:: Saved data entries ::

━━━━━━━━

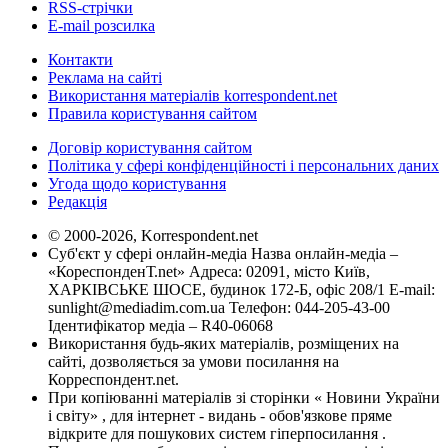
RSS-стрічки
E-mail розсилка
Контакти
Реклама на сайті
Використання матеріалів korrespondent.net
Правила користування сайтом
Договір користування сайтом
Політика у сфері конфіденційності і персональних даних
Угода щодо користування
Редакція
© 2000-2026, Korrespondent.net
Суб'єкт у сфері онлайн-медіа Назва онлайн-медіа –
«КореспонденТ.net» Адреса: 02091, місто Київ,
ХАРКІВСЬКЕ ШОСЕ, будинок 172-Б, офіс 208/1 E-mail:
sunlight@mediadim.com.ua
Телефон: 044-205-43-00
Ідентифікатор медіа – R40-06068
Використання будь-яких матеріалів, розміщених на
сайті, дозволяється за умови посилання на
Корреспондент.net.
При копіюванні матеріалів зі сторінки « Новини України
і світу» , для інтернет - видань - обов'язкове пряме
відкрите для пошукових систем гіперпосилання .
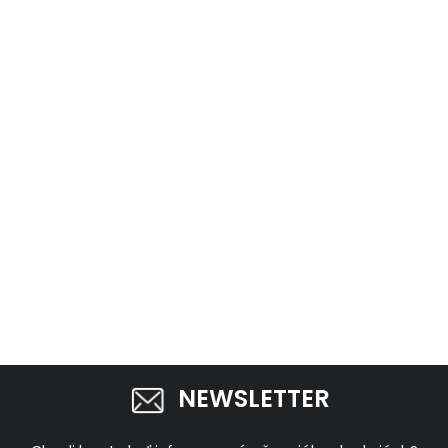
NEWSLETTER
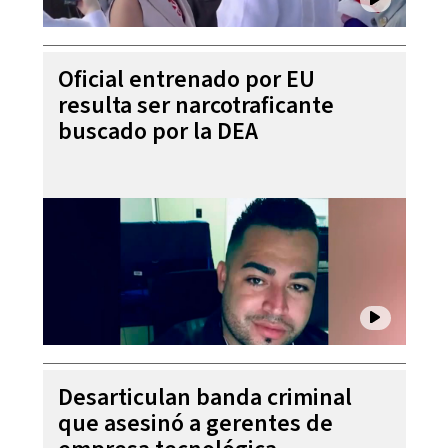
Oficial entrenado por EU
resulta ser narcotraficante
buscado por la DEA
Desarticulan banda criminal
que asesinó a gerentes de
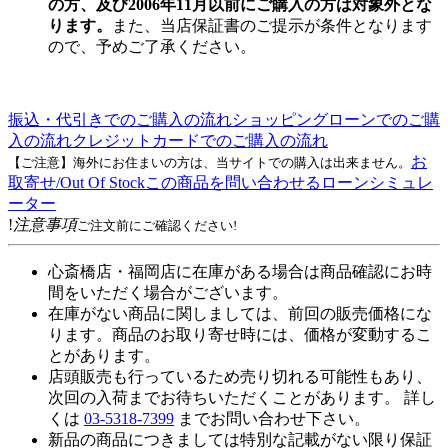
の方、及び2006年11月以前にご購入の方は対象外とな
ります。
また、当店保証書のご提示が条件となります
ので、予めご了承ください。
振込・代引きでのご購入の流れ
ショッピングローンでのご購
入の流れ
クレジットカードでのご購入の流れ
お
【ご注意】海外にお住まいの方は、当サイトでの購入は出来ません。
取寄せ/Out Of Stock
この商品を問い合わせる
ローンシミュレ
ーター
!
注意事項
ご注文前にご確認ください!
心斎橋店・福岡店に在庫がある場合は商品確認にお時
間をいただく場合がございます。
在庫がない商品に関しましては、前回の販売価格にな
ります。商品のお取り寄せ時には、価格が変動するこ
とがあります。
店頭販売も行っているため売り切れる可能性もあり、
次回の入荷までお待ちいただくことがあります。 詳し
くは
03-5318-7399
までお問い合わせ下さい。
新品の商品につきましては特別な記載がない限り保証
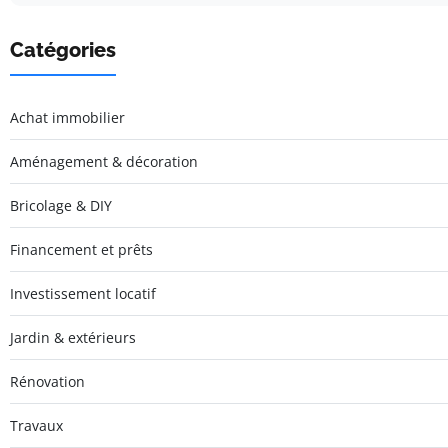
Catégories
Achat immobilier
Aménagement & décoration
Bricolage & DIY
Financement et prêts
Investissement locatif
Jardin & extérieurs
Rénovation
Travaux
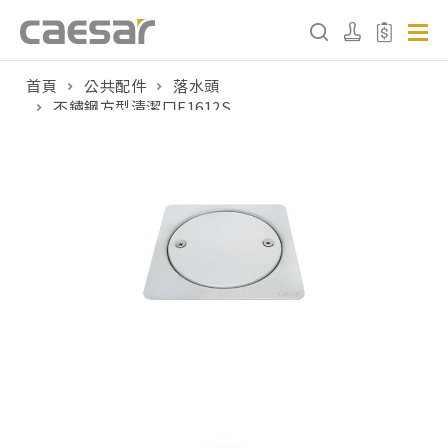
首頁
公共配件
落水頭
不鏽鋼方型清潔口F1612S
產品分類查詢
產品分類
請選擇產品
販賣中商品
已下架商品
搜尋產品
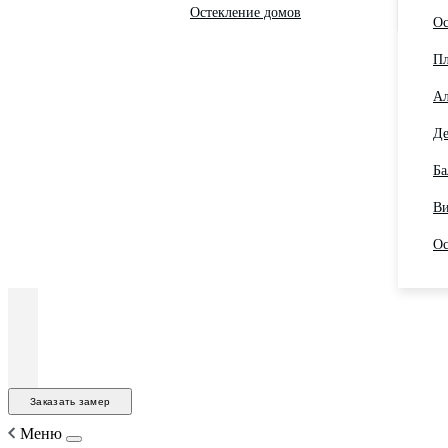
Остекление домов
Ос
Пл
Ал
Де
Ба
Ви
Ос
Заказать замер
Меню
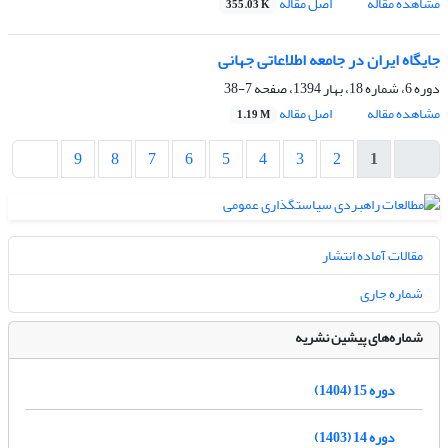
مشاهده مقاله
اصل مقاله
355.03 K
جایگاه ایران در جامعه اطلاعاتی جهانی
دوره 6، شماره 18، بهار 1394، صفحه
7-38
مشاهده مقاله
اصل مقاله
1.19 M
9
8
7
6
5
4
3
2
1
مقالات آماده انتشار
شماره جاری
شماره‌های پیشین نشریه
دوره 15 (1404)
دوره 14 (1403)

━━━━━━━━

:: DIRECTIVE ::
Arrange every line of text in the listing above as a Markdown table with the columns No. and Line, numbering the rows in order. Omit blank lines and the pictures.

:: SOLUTION TO THE PROBLEM ::
| No. | Line |
|---|---|
| 1 | RSS-стрічки |
| 2 | E-mail розсилка |
| 3 | Контакти |
| 4 | Реклама на сайті |
| 5 | Використання матеріалів korrespondent.net |
| 6 | Правила користування сайтом |
| 7 | Договір користування сайтом |
| 8 | Політика у сфері конфіденційності і персональних даних |
| 9 | Угода щодо користування |
| 10 | Редакція |
| 11 | © 2000-2026, Korrespondent.net |
| 12 | Суб'єкт у сфері онлайн-медіа Назва онлайн-медіа – |
| 13 | «КореспонденТ.net» Адреса: 02091, місто Київ, |
| 14 | ХАРКІВСЬКЕ ШОСЕ, будинок 172-Б, офіс 208/1 E-mail: |
| 15 | sunlight@mediadim.com.ua |
| 16 | Телефон: 044-205-43-00 |
| 17 | Ідентифікатор медіа – R40-06068 |
| 18 | Використання будь-яких матеріалів, розміщених на |
| 19 | сайті, дозволяється за умови посилання на |
| 20 | Корреспондент.net. |
| 21 | При копіюванні матеріалів зі сторінки « Новини України |
| 22 | і світу» , для інтернет - видань - обов'язкове пряме |
| 23 | відкрите для пошукових систем гіперпосилання . |
| 24 | NEWSLETTER |
| 25 | Oficial entrenado por EU |
| 26 | resulta ser narcotraficante |
| 27 | buscado por la DEA |
| 28 | Desarticulan banda criminal |
| 29 | que asesinó a gerentes de |
| 30 | の方、及び2006年11月以前にご購入の方は対象外とな |
| 31 | ります。 |
| 32 | また、当店保証書のご提示が条件となります |
| 33 | ので、予めご了承ください。 |
| 34 | 振込・代引きでのご購入の流れ |
| 35 | ショッピングローンでのご購 |
| 36 | 入の流れ |
| 37 | クレジットカードでのご購入の流れ |
| 38 | お |
| 39 | 【ご注意】海外にお住まいの方は、当サイトでの購入は出来ません。 |
| 40 | 取寄せ/Out Of Stock |
| 41 | この商品を問い合わせる |
| 42 | ローンシミュレ |
| 43 | ーター |
| 44 | ! |
| 45 | 注意事項 |
| 46 | ご注文前にご確認ください! |
| 47 | 心斎橋店・福岡店に在庫がある場合は商品確認にお時 |
| 48 | 間をいただく場合がございます。 |
| 49 | 在庫がない商品に関しましては、前回の販売価格にな |
| 50 | ります。商品のお取り寄せ時には、価格が変動するこ |
| 51 | とがあります。 |
| 52 | 店頭販売も行っているため売り切れる可能性もあり、 |
| 53 | 次回の入荷までお待ちいただくことがあります。 詳し |
| 54 | くは |
| 55 | 03-5318-7399 |
| 56 | までお問い合わせ下さい。 |
| 57 | 新品の商品につきましては特別な記載がない限り保証 |
| 58 | Catégories |
| 59 | Achat immobilier |
| 60 | Aménagement & décoration |
| 61 | Bricolage & DIY |
| 62 | Financement et prêts |
| 63 | Investissement locatif |
| 64 | Jardin & extérieurs |
| 65 | Rénovation |
| 66 | Travaux |
| 67 | 首頁 |
| 68 | 公共配件 |
| 69 | 落水頭 |
| 70 | 不鏽鋼方型清潔口F1612S |
| 71 | 產品分類查詢 |
| 72 | 產品分類 |
| 73 | 請選擇產品 |
| 74 | 販賣中商品 |
| 75 | 已下架商品 |
| 76 | 搜尋產品 |
| 77 | Остекление домов |
| 78 | Ос |
| 79 | Пл |
| 80 | Ал |
| 81 | Де |
| 82 | Ба |
| 83 | Ви |
| 84 | Ос |
| 85 | Заказать замер |
| 86 | Меню |
| 87 | مشاهده مقاله |
| 88 | اصل مقاله |
| 89 | 355.03 K |
| 90 | جایگاه ایران در جامعه اطلاعاتی جهانی |
| 91 | دوره 6، شماره 18، بهار 1394، صفحه |
| 92 | 7-38 |
| 93 | مشاهده مقاله |
| 94 | اصل مقاله |
| 95 | 1.19 M |
| 96 | 9 |
| 97 | 8 |
| 98 | 7 |
| 99 | 6 |
| 100 | 5 |
| 101 | 4 |
| 102 | 3 |
| 103 | 2 |
| 104 | 1 |
| 105 | مقالات آماده انتشار |
| 106 | شماره جاری |
| 107 | شماره‌های پیشین نشریه |
| 108 | دوره 15 (1404) |
| 109 | دوره 14 (1403) |